The New America Foundation beat me to the punch with its "20 Questions for the Secretary-Designate." They are pretty good, if somewhat leading. Example: "Would you say that universal pre-k education is (a) the best idea to come along in 100 years; (b) the key to America's future prosperity; (c) such an obvious solution that we shouldn't even be having this debate; or (d) warm and fuzzy like a new puppy?"
So I'm going to be both more modest and more ambitious. More modest by only offering one (timely!) question, and more ambitious by just coming out with the answer, too. Here goes:
Question #1: Mr. Duncan, by all accounts it appears that the Congress is about to spend upwards of $750 billion of taxpayer money to stimulate the economy. $200 billion of this will likely go to bail out the states, and, since one-third to one-half of state budgets go to the schools, $75-$100 billion of that will end up in k-12 education coffers. As Secretary of Education, are you going to have any involvement in that part of the bailout? If so, will you attach any strings to that enormous infusion of cash?

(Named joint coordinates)
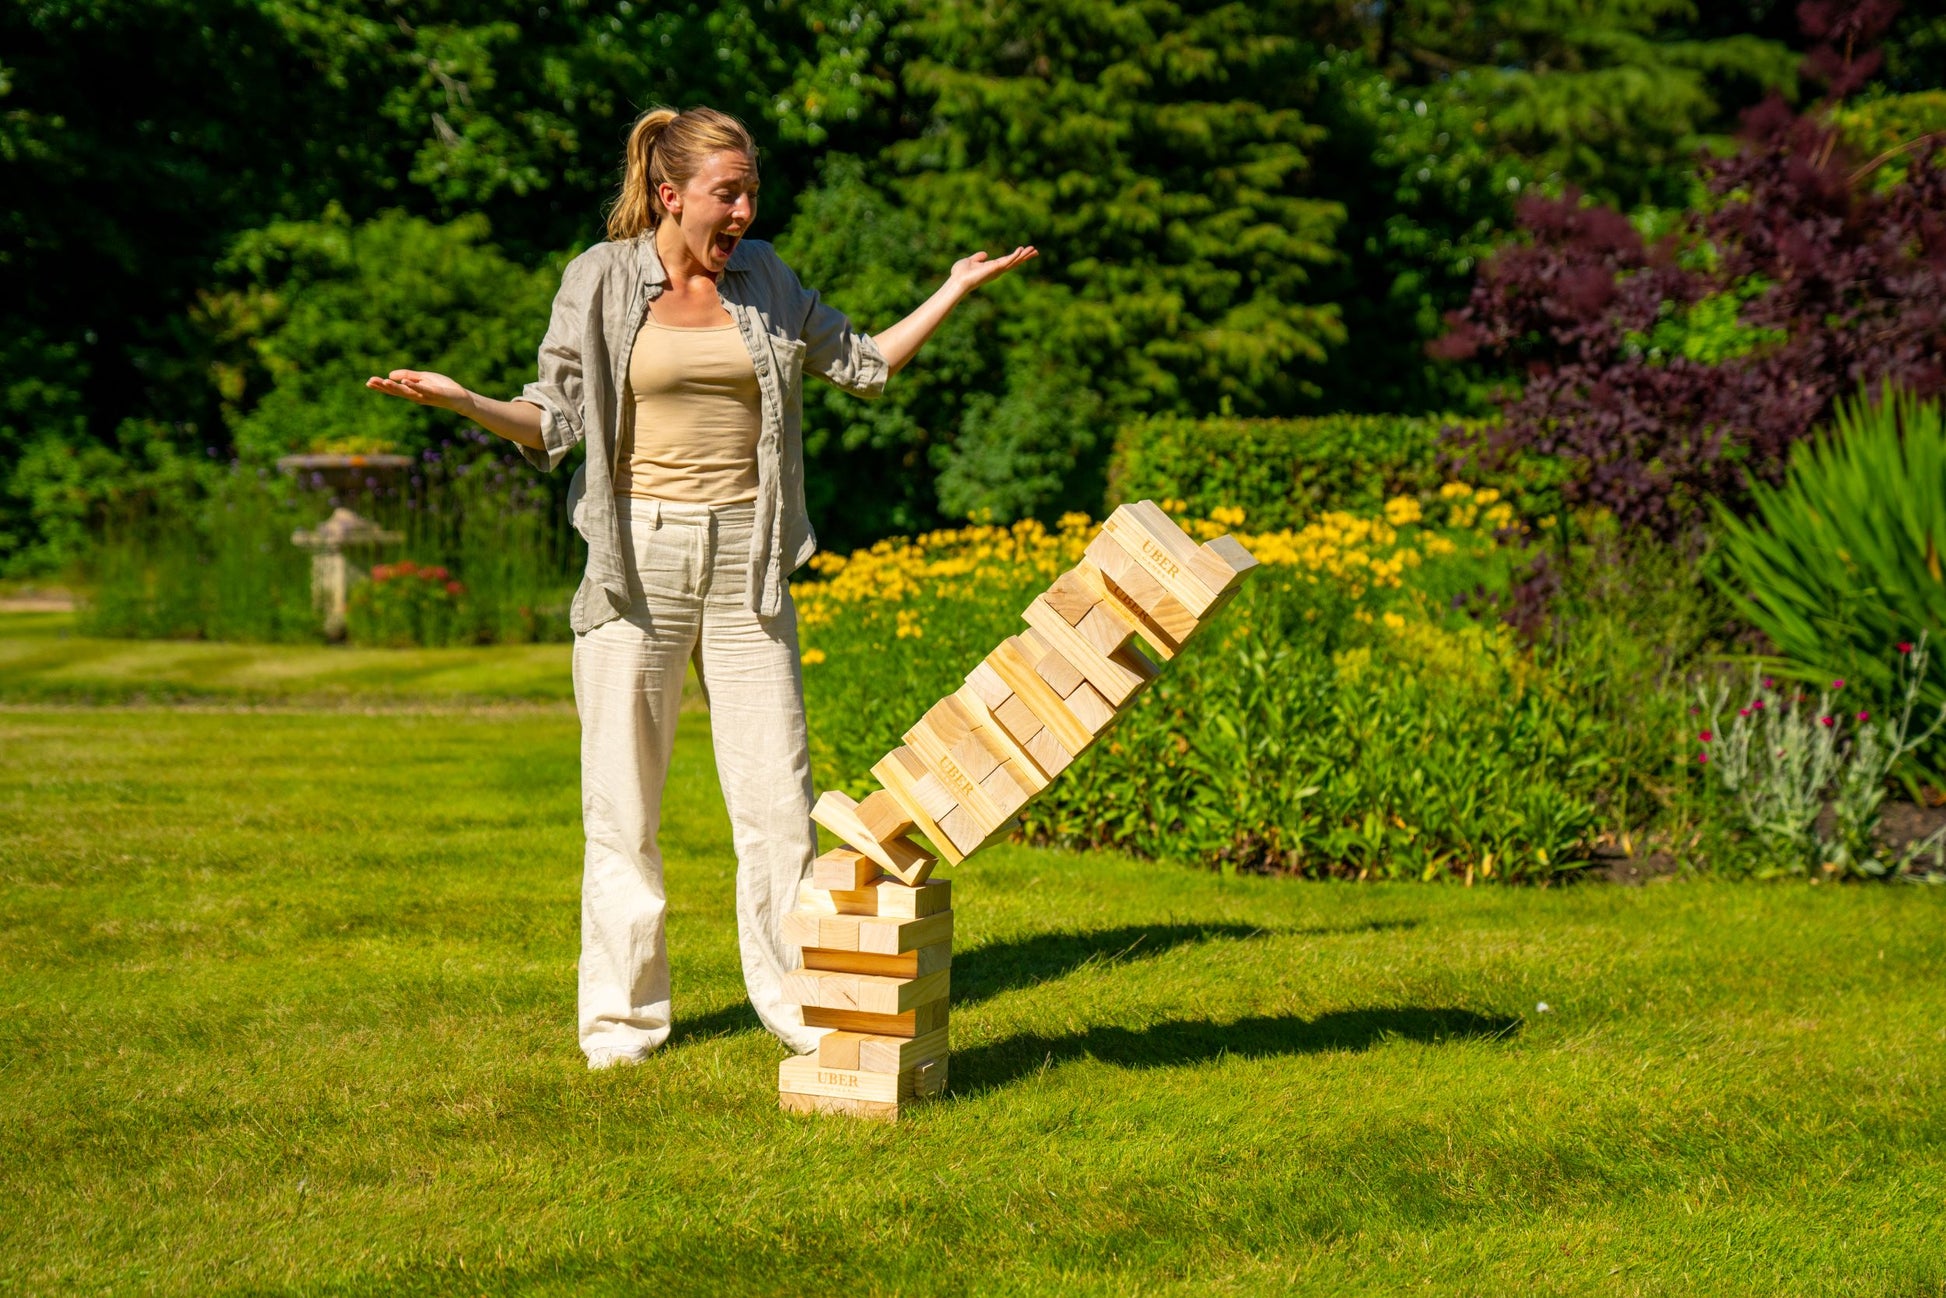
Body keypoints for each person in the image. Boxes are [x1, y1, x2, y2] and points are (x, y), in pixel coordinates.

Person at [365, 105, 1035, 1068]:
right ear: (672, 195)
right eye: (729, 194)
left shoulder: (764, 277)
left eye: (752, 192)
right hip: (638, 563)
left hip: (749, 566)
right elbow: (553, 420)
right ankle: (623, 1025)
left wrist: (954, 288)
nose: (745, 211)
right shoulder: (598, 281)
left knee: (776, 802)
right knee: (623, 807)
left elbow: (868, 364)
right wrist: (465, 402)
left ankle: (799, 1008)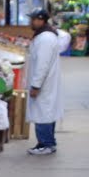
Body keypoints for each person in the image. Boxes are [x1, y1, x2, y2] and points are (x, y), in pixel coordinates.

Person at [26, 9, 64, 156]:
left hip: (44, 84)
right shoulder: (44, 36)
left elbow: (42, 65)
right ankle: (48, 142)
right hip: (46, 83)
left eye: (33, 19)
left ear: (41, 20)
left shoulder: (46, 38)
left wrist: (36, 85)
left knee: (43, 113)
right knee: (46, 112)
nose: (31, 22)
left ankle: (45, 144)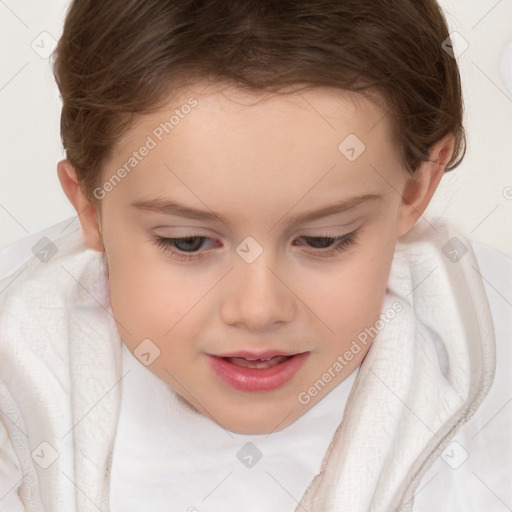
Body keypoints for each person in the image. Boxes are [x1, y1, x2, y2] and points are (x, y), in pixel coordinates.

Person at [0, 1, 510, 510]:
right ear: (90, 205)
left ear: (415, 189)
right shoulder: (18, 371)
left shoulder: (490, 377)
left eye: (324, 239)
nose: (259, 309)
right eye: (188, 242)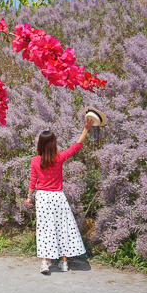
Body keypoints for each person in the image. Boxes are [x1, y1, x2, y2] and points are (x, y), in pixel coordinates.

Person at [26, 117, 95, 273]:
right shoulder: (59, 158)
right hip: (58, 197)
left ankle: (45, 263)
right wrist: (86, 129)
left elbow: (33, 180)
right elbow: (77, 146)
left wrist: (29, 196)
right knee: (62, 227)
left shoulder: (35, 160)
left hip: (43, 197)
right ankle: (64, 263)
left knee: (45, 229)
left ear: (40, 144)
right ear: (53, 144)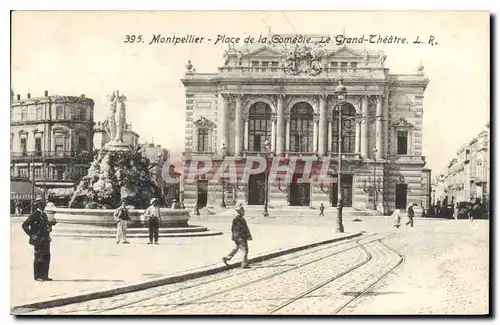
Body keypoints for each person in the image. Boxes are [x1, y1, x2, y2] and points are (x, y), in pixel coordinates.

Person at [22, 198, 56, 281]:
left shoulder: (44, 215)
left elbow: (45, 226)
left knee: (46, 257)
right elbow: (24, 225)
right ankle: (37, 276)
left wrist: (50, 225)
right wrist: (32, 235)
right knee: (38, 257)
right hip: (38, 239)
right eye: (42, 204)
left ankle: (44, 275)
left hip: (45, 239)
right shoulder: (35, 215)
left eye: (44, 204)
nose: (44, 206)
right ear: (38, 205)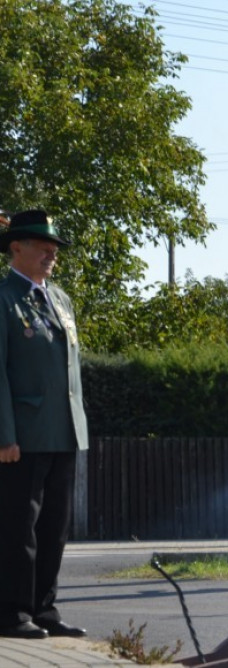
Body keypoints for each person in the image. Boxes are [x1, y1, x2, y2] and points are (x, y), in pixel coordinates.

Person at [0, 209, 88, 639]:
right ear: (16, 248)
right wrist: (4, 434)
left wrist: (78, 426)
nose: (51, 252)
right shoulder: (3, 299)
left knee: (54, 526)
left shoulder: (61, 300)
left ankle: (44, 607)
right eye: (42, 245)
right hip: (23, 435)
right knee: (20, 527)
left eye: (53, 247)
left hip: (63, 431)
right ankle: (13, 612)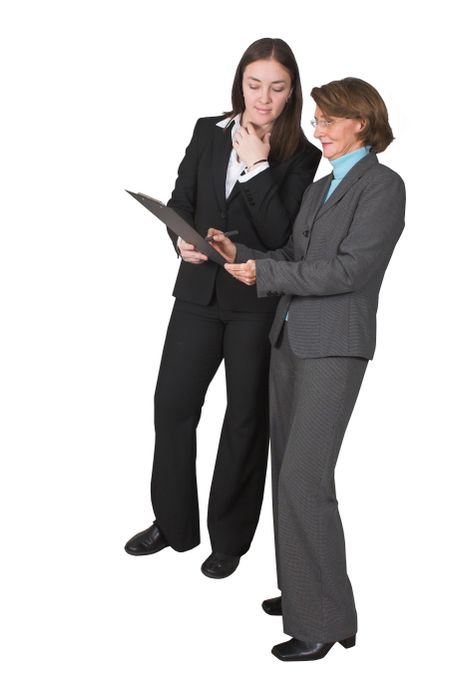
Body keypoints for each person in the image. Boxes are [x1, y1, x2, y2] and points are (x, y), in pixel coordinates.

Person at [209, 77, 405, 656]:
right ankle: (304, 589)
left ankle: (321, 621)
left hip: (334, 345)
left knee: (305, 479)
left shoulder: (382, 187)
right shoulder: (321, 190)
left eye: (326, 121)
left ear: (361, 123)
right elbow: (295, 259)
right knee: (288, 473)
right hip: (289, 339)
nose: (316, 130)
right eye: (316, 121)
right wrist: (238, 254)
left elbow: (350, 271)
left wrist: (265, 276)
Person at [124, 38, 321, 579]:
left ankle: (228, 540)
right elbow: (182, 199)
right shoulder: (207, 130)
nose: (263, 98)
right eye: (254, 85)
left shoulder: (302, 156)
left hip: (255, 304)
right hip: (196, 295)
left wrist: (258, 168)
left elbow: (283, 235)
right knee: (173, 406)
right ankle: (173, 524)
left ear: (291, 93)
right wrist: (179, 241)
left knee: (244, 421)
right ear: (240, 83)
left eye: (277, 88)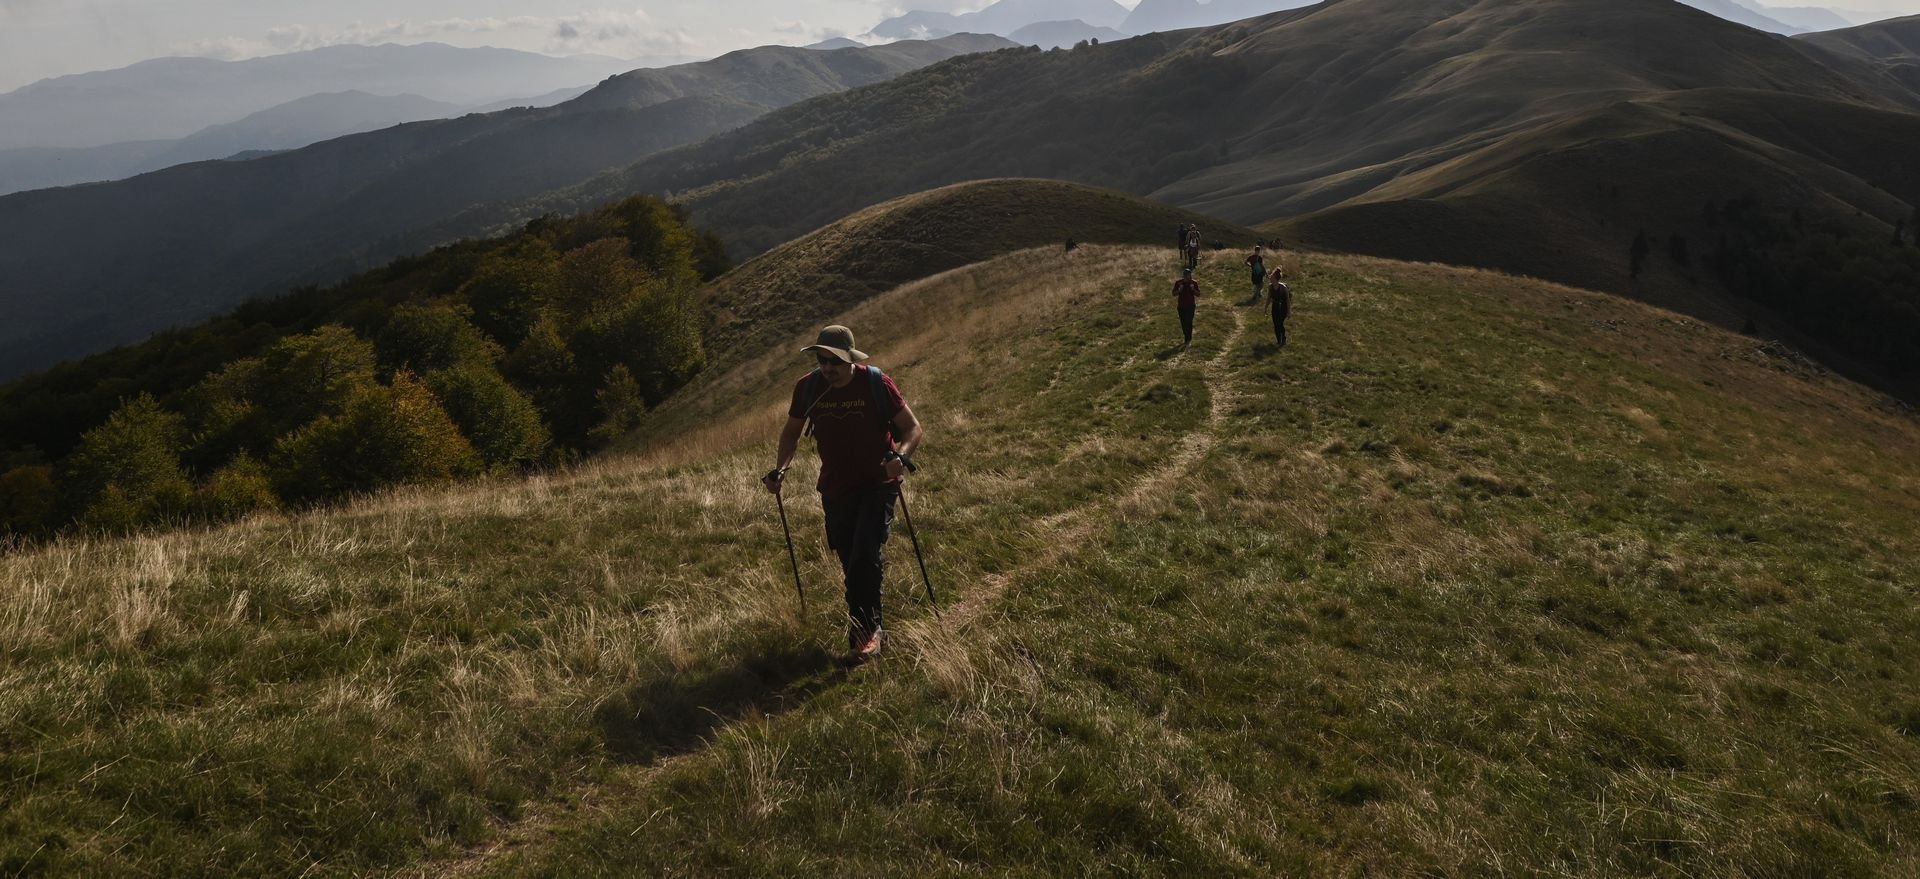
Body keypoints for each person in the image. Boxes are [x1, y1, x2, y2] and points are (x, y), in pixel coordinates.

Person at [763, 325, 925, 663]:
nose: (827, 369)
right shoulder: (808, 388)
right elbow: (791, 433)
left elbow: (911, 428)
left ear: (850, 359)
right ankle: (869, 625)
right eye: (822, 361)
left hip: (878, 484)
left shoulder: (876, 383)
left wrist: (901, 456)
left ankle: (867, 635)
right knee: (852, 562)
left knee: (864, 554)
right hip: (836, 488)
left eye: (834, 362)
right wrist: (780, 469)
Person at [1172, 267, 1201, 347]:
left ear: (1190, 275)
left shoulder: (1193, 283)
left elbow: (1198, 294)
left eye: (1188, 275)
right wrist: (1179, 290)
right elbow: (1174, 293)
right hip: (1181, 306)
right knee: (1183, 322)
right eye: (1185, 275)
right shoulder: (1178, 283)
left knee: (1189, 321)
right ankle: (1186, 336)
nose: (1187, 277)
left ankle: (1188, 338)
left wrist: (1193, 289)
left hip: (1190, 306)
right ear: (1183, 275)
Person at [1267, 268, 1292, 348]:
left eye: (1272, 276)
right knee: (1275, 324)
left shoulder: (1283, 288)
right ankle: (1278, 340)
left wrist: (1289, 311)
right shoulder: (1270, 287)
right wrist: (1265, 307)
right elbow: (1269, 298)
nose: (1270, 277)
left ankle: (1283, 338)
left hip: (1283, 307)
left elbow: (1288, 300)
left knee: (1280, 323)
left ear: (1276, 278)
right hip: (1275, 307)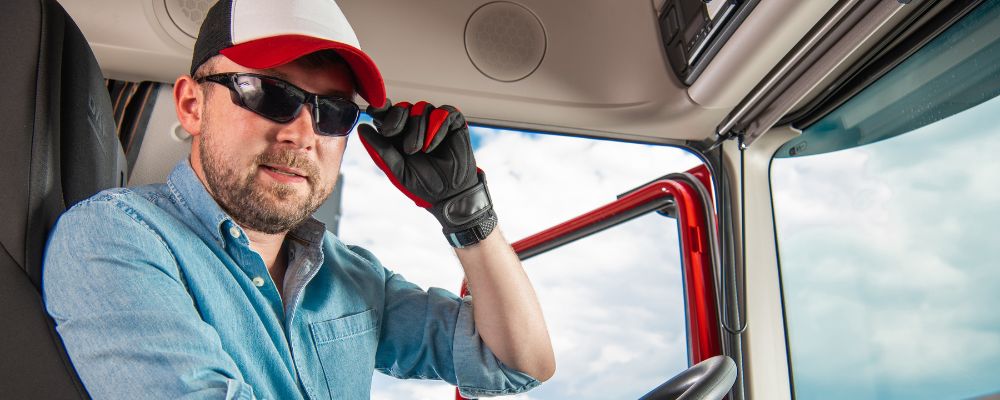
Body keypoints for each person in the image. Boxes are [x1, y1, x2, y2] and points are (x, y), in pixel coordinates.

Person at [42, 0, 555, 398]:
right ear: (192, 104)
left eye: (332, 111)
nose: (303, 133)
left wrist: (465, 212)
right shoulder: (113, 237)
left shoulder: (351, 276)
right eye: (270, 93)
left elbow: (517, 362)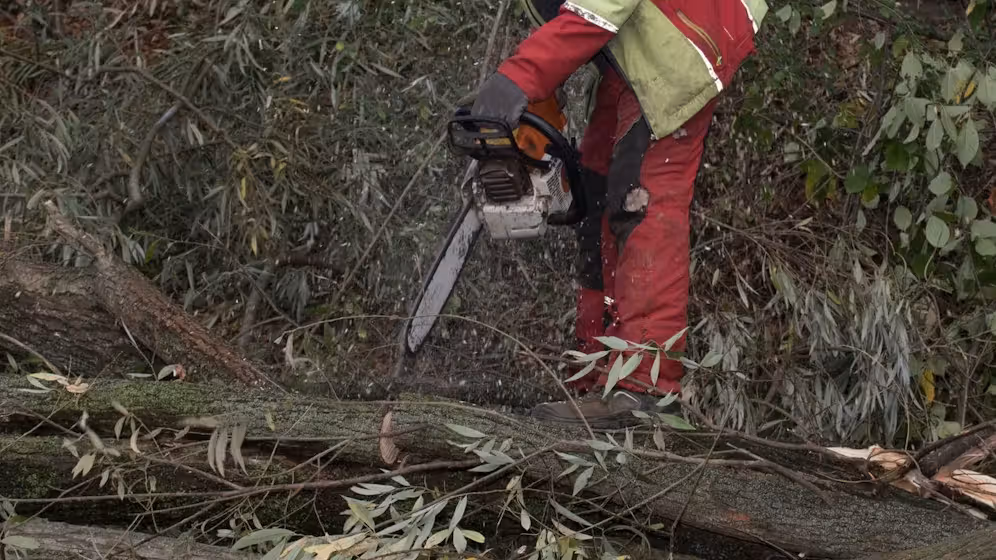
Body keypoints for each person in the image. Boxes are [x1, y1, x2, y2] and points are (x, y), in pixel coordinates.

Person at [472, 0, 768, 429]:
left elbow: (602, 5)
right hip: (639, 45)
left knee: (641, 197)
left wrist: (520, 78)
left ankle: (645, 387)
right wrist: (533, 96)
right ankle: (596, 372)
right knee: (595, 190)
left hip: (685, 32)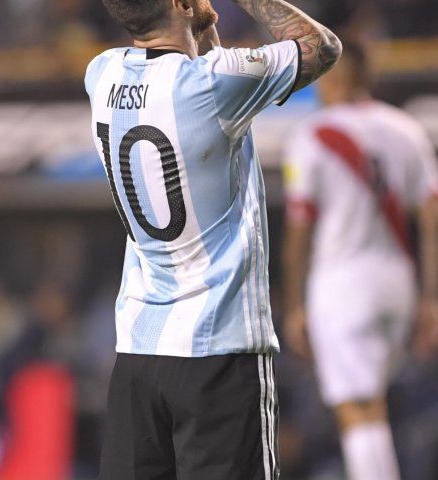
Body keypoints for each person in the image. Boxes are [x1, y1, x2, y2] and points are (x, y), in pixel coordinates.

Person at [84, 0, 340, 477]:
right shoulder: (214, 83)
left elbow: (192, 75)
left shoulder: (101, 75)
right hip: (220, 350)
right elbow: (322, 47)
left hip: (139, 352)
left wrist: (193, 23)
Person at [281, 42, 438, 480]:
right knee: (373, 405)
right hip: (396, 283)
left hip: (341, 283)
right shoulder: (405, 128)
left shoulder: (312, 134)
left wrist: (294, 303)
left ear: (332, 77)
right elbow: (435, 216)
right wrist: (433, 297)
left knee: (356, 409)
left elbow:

EXERCISE INSTRUCTIONS:
A. Copy the passage from the text on questions for the Secretary-Designate, from "So I'm going" up to and including "infusion of cash?".
B. Answer these questions using the text on questions for the Secretary-Designate:
(i) Which organization put out "20 Questions for the Secretary-Designate"?
(ii) How many questions does the writer offer?
(iii) How much money does the question say will likely go to bail out the states?

COMPLETED EXERCISE:
A.
So I'm going to be both more modest and more ambitious. More modest by only offering one (timely!) question, and more ambitious by just coming out with the answer, too. Here goes:
Question #1: Mr. Duncan, by all accounts it appears that the Congress is about to spend upwards of $750 billion of taxpayer money to stimulate the economy. $200 billion of this will likely go to bail out the states, and, since one-third to one-half of state budgets go to the schools, $75-$100 billion of that will end up in k-12 education coffers. As Secretary of Education, are you going to have any involvement in that part of the bailout? If so, will you attach any strings to that enormous infusion of cash?

B.
(i) The New America Foundation
(ii) One
(iii) $200 billion